Вот несколько примеров того, как они восхваляют меня. Я слышала это своими ушами:
— Стать бы мне не человеком, а мухой, чтобы я мог прикасаться к ее лицу, ее рукам…
— Неужели она такое же существо, как и мы, которое ест и пьет?
— Позавчера моя жена начала капризничать. Это меня взбесило, и я огрел ее палкой…
— О Аллах, она словно хрустальная! Сквозь одну щечку можно разглядеть другую, кожа словно прозрачная…
Может быть, оттого, что я уже пресытилась украденными из книг комплиментами в салонах, эти примитивные, лишенные смысла эпитеты меня развлекают…
Местные жители влюбляются в меня. Одного из них я опишу. Его имя я не запомнила. Оно заканчивается на «…уллах». Абдуллах, Нуруллах. Не помню. Ему лет шестьдесят. Он состоятельный старичок. Был старостой какого-то квартала. Такие старики поучают жителей поселка, разносят сплетни, следят за тем, кто куда заходит, откуда выходит. Они собирают подписи, чтобы кого-то выгнать из квартала. И он такой же. Мне сообщили, что этот староста жаловался, что я хожу по улицам в открытом платье. А кроме того, что он порицает молодых людей, которые увиваются за мной. Я сама слышала, как он отчитывал юношей, уставившихся на меня: «Что вы, человека не видели?» Тогда я его и разглядела: щуплое тельце с большущей головой и лицом, вытянутым, как у лошади. Он больше похож не на тех фанатичных ходжей, которые воспитывают народ, не ожидая для себя награды, а скорее на старых волков, что каждые два-три года меняют жен и сбивают с пути неопытных, глупых, неоперившихся девиц.
Я подумала: «Хорошо, уважаемый! Я покажу вам, чего стою. Вы говорите другим: что вы, человека не видели? Посмотрим, сами-то вы много ли повидали на своем веку таких, как я?»
Однажды мы снова приехали в селение. Я стояла на рынке и ожидала господина Ремзи, который зашел в одну лавку. Я заметила, что господин староста идет мимо меня, наклонив голову, сдвинув мохнатые брови и слегка ворча. Пользуясь случаем, я обратилась к нему:
— Извините, почтеннейший. Я хочу с вами переговорить. У вас есть минутка?
Он удивился и остановился передо мной. Но при этом не поворачивал ко мне лица и не менял позы.
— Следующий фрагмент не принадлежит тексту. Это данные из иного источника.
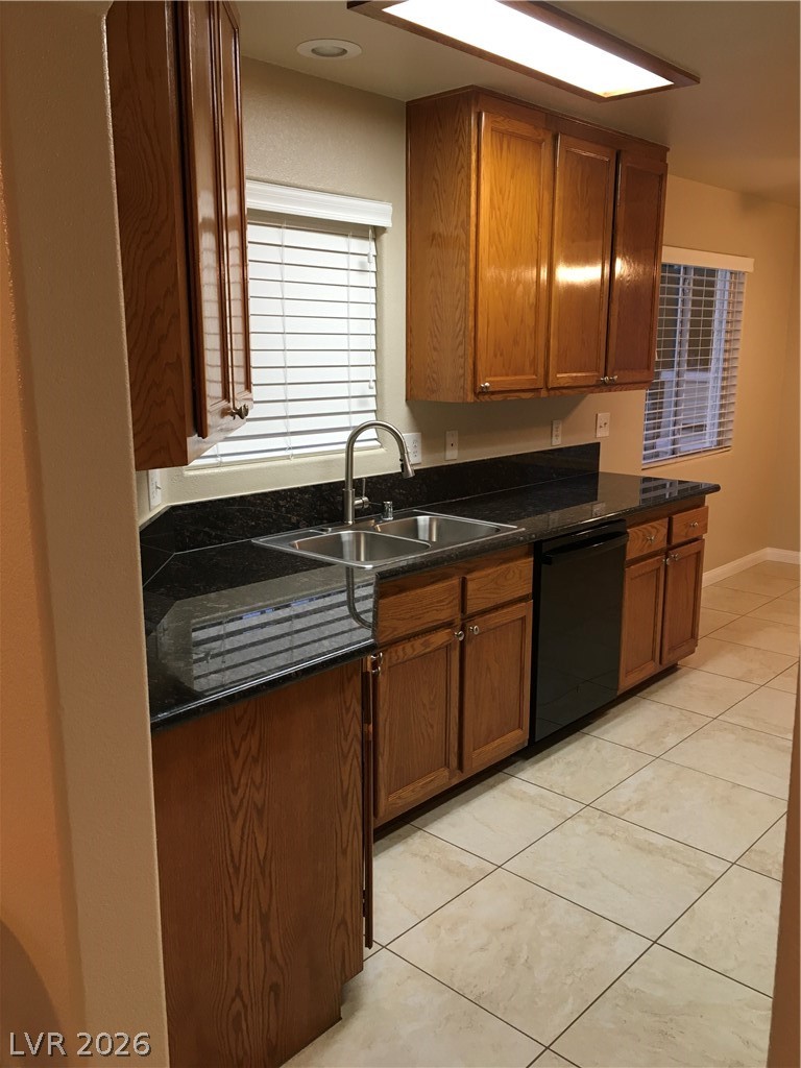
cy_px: 534
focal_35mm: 29
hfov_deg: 48.2
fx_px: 895
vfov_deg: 61.7
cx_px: 400
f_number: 2.2
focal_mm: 4.15
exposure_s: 1/30
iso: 80
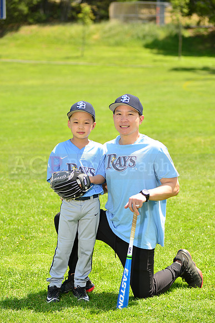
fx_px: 1038
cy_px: 162
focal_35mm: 116
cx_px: 108
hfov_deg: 11.8
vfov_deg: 17.6
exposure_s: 1/250
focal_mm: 116
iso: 100
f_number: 5
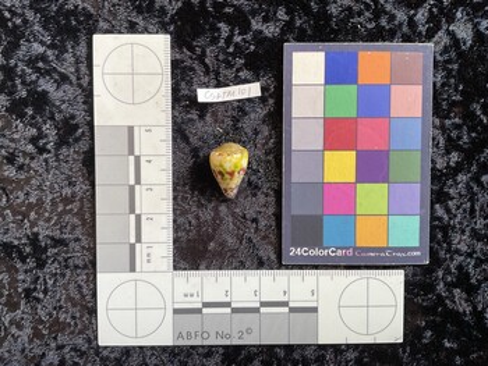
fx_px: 409
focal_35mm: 29
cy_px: 183
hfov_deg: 61.6
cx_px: 244
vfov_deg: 48.3
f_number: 1.8
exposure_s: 1/100
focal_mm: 3
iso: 50
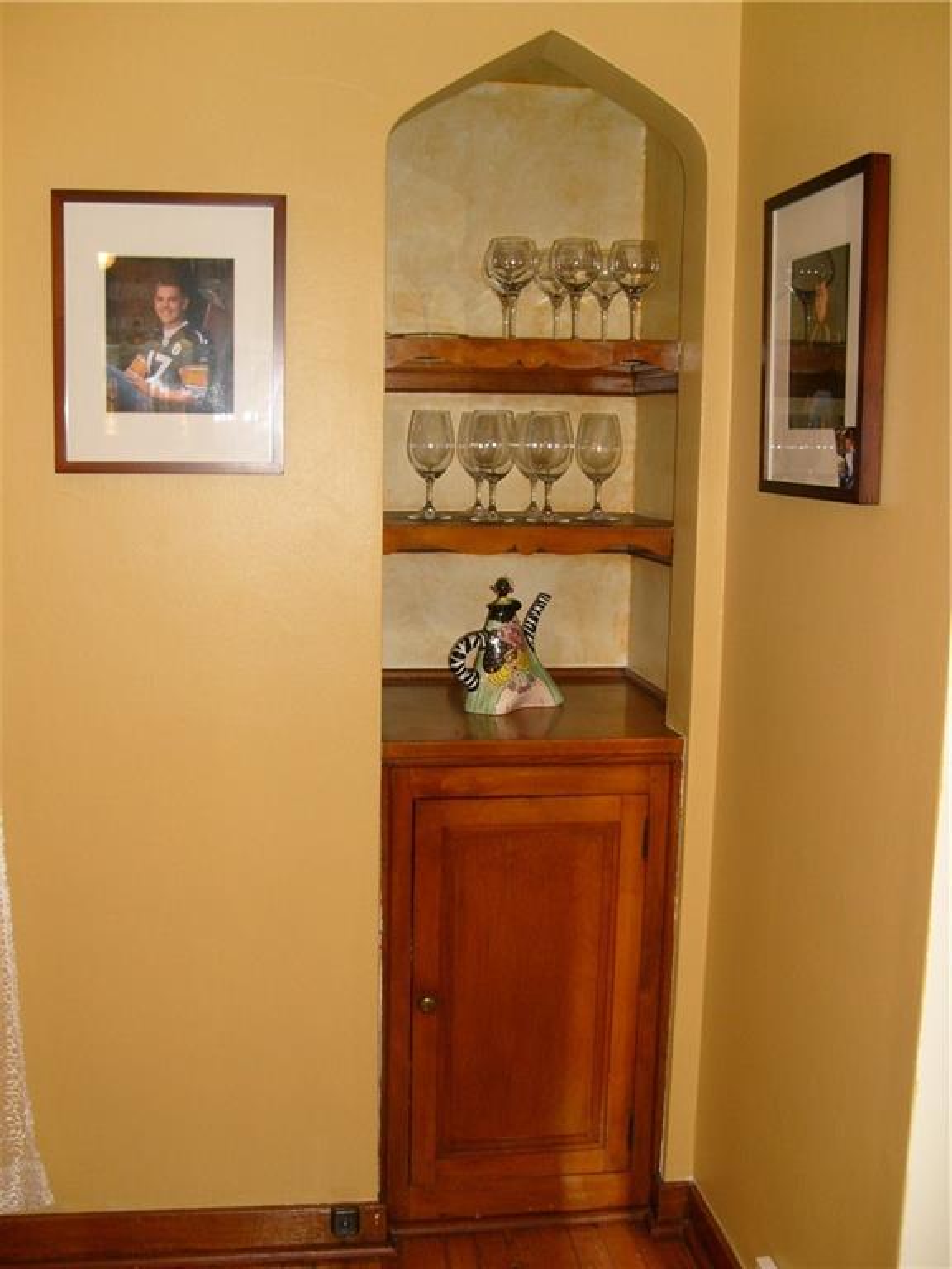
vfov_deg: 52.6
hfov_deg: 40.7
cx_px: 476
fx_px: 1283
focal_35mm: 35
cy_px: 634
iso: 100
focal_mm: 5.8
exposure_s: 1/45
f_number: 2.8
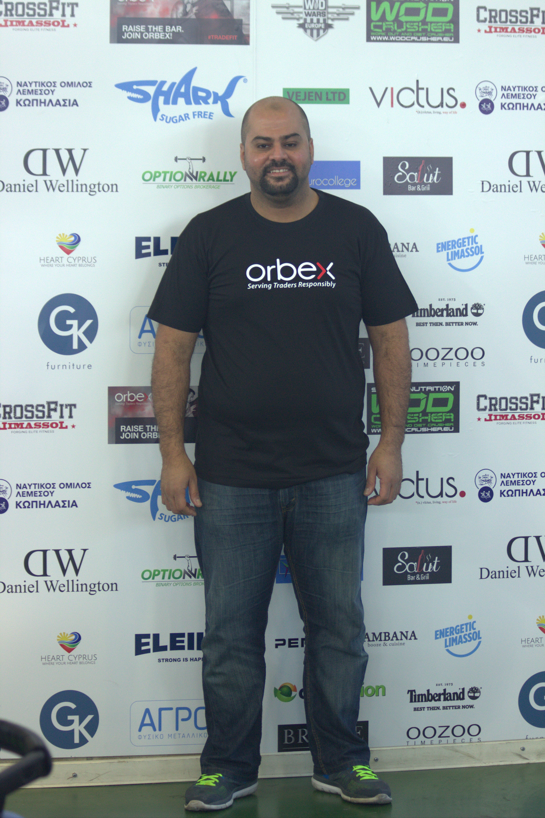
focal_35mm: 117
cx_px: 272
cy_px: 409
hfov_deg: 11.7
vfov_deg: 17.5
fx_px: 2658
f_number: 4
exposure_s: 1/100
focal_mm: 75
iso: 800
Он ждал, вытянув свою лошадиную голову вперед.
Проникновенным голосом, в котором сквозила ирония, я начала:
— Почтеннейший, у меня был приемный отец, которого я очень любила. В прошлом году он скончался, долгие лета вам… Когда я вас увидела, мне показалось, будто он встал из могилы… Я очень разволновалась. Позвольте-ка, я рассмотрю вас повнимательнее. Должно быть, у вас тоже были в жизни скорбные минуты. Вы поймете мою печаль.
Староста был просто сражен и застыл на месте. Он все еще не поворачивал ко мне лица. Возможно, он колебался — уйти ли ему сразу или поговорить со мной. В конце концов, поразмыслив не знаю о чем, он принял решение поговорить со мной. Все еще не в силах изменить выражение лица, он повернулся ко мне и посмотрел мне в глаза… У господина старосты были такие густые усы, борода и брови, что если бы мы их все состригли, мы могли бы сделать усы для всех желторотых юнцов в Стамбуле. Так мне подумалось. И пока он смотрел на меня, я с трудом сдерживала смех. Из этих густых зарослей высовывался огромный бесформенный нос, над которым блестели близко посаженные синие глаза, которые то и дело удивленно моргали.
В том же тоне, что и прежде, я продолжала мою грустную историю. Староста, посматривая на меня, отвечал:
— Нельзя умереть вместе с умершим. Пусть Аллах даст вам такую долгую жизнь, каково число комков земли на могиле усопшего.
Такими словами он пытался меня утешить. Мы расстались, пообещав, что при случае я поделюсь с ним своим горем.